DEBKAfile’s military sources report that Russian preparations for military action in Syria are clearly not limited to that country. They are being run by a joint coordination forward command and war room established a few days ago by Russia, Iran, Iraq and Syria in Baghdad. It is designed as the counterpart of the US Central Command-Forward-Jordan war room established north of Amman for joint US-Saudi-Qatari-Israeli-Jordanian and UAE operations in support of Syrian rebel operations against the Assad regime.
Two rival power war rooms are therefore poised at opposite ends of the Syrian arena – one representing a US-led alliance for operations against Assad, and the other a Russian-led group which is revving up to fight on his behalf.
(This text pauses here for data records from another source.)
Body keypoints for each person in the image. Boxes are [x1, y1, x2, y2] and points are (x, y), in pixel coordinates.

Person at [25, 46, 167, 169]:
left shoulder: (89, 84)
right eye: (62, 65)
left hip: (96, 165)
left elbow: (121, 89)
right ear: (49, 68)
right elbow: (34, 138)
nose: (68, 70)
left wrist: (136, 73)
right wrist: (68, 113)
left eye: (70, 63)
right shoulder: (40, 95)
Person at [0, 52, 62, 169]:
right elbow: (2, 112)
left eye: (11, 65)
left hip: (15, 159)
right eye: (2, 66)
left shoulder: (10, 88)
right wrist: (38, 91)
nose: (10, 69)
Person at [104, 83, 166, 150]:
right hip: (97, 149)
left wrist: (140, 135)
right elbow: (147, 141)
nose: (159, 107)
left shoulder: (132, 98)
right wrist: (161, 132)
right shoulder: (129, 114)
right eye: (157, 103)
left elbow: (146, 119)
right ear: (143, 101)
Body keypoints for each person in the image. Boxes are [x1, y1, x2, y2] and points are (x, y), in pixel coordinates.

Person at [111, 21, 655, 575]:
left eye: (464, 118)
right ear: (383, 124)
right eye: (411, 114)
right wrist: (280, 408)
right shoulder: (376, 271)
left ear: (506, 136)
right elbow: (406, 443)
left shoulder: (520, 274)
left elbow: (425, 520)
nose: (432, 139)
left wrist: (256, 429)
Conspicuous in the swiftly evolving Syrian situation is the detailed advance planning which went into the Russian military buildup and partnerships, and the slow perception of what was going on, on the part of the United States and Israel.
Tuesday, US Defense Secretary Ashton Carter instructed his staff to establish a communication channel with the Kremlin to ensure the safety of US and Russian military operations and “avoid conflict in the air” between the two militaries. The Russian defense ministry shot back with a provocative stipulation that coordination with the US must go through Baghdad, an attempt to force Washington to accept that the two war rooms would henceforth communicate on equal terms.
Israel’s Defense Minister Moshe Ya’alon denied Tuesday night that Israel was coordinating its operations with the Russian army, stressing that Israel reserves the IDF’s right to freedom of action over Syria and would continue to prevent arms supplies reaching terrorist organizations such as Hizballah.
Meanwhile, six advanced Russian SU-34 strike fighter jets landed at Latakia’s Al-Assad international airport, after flying to their destination through Iraqi airspace.
The Russian military buildup is assuming far greater proportions than either imagined, far outpacing US or Israeli efforts at coordination.